**Task item:** Examine each line of the data, and copy the ones containing "entrepreneurship".

(Saved data entries)
········

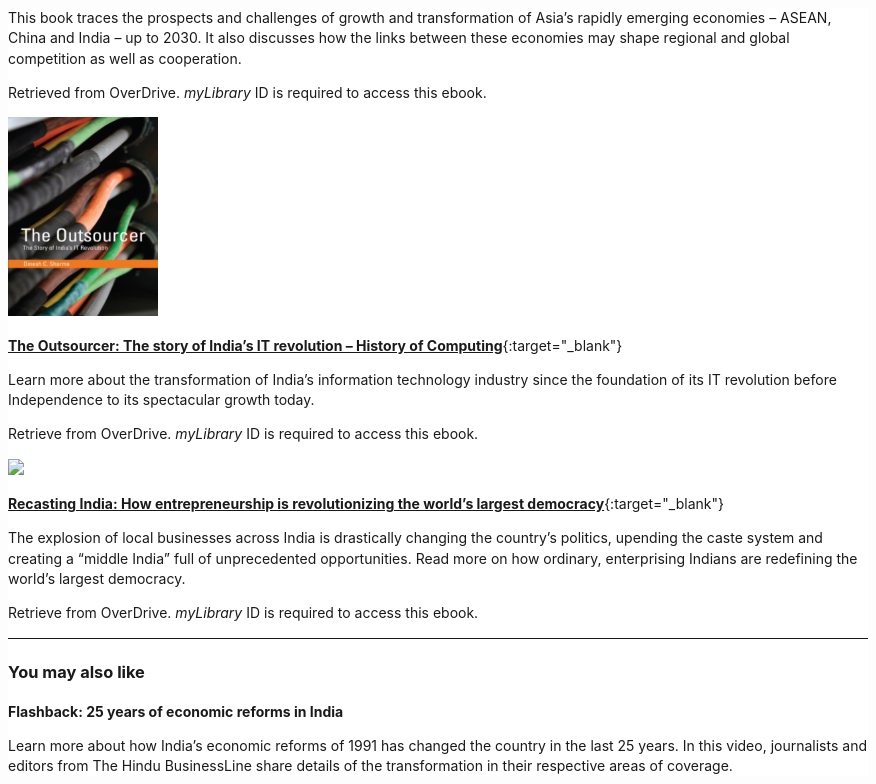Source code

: This book traces the prospects and challenges of growth and transformation of Asia’s rapidly emerging economies – ASEAN, China and India – up to 2030. It also discusses how the links between these economies may shape regional and global competition as well as cooperation.

Retrieved from OverDrive. *myLibrary* ID is required to access this ebook.

<img src="/images/book-covers/The-Outsourcer-The-story-of-India’s-IT-revolution-–-History-of-Computing.png" style="width:150px;" />

[**The Outsourcer: The story of India’s IT revolution – History of Computing**](https://nlb.overdrive.com/media/E87A0D5E-CA8C-476C-9C58-348FB3BE1AF6){:target="_blank"}

Learn more about the transformation of India’s information technology industry since the foundation of its IT revolution before Independence to its spectacular growth today.

Retrieve from OverDrive. *myLibrary* ID is required to access this ebook.

<img src="/images/book-covers/Recasting-India-How-entrepreneurship-is-revolutionizing-the-world’s-largest-democracy.png" style="width:150px;" />

[**Recasting India: How entrepreneurship is revolutionizing the world’s largest democracy**](https://nlb.overdrive.com/media/A67AC4CF-7FCB-425B-8004-4A165B0742F9){:target="_blank"}

The explosion of local businesses across India is drastically changing the country’s politics, upending the caste system and creating a “middle India” full of unprecedented opportunities. Read more on how ordinary, enterprising Indians are redefining the world’s largest democracy.

Retrieve from OverDrive. *myLibrary* ID is required to access this ebook.

---

### **You may also like**

<div class="bp-youtube">
<iframe width="560" height="315" src="https://www.youtube.com/embed/Xe0fjTtYXvk" frameborder="0" allow="accelerometer; autoplay; encrypted-media; gyroscope; picture-in-picture" allowfullscreen></iframe>
</div>

**Flashback: 25 years of economic reforms in India**

Learn more about how India’s economic reforms of 1991 has changed the country in the last 25 years. In this video, journalists and editors from The Hindu BusinessLine share details of the transformation in their respective areas of coverage.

········

**Worked solution:**
<img src="/images/book-covers/Recasting-India-How-entrepreneurship-is-revolutionizing-the-world’s-largest-democracy.png" style="width:150px;" />
[**Recasting India: How entrepreneurship is revolutionizing the world’s largest democracy**](https://nlb.overdrive.com/media/A67AC4CF-7FCB-425B-8004-4A165B0742F9){:target="_blank"}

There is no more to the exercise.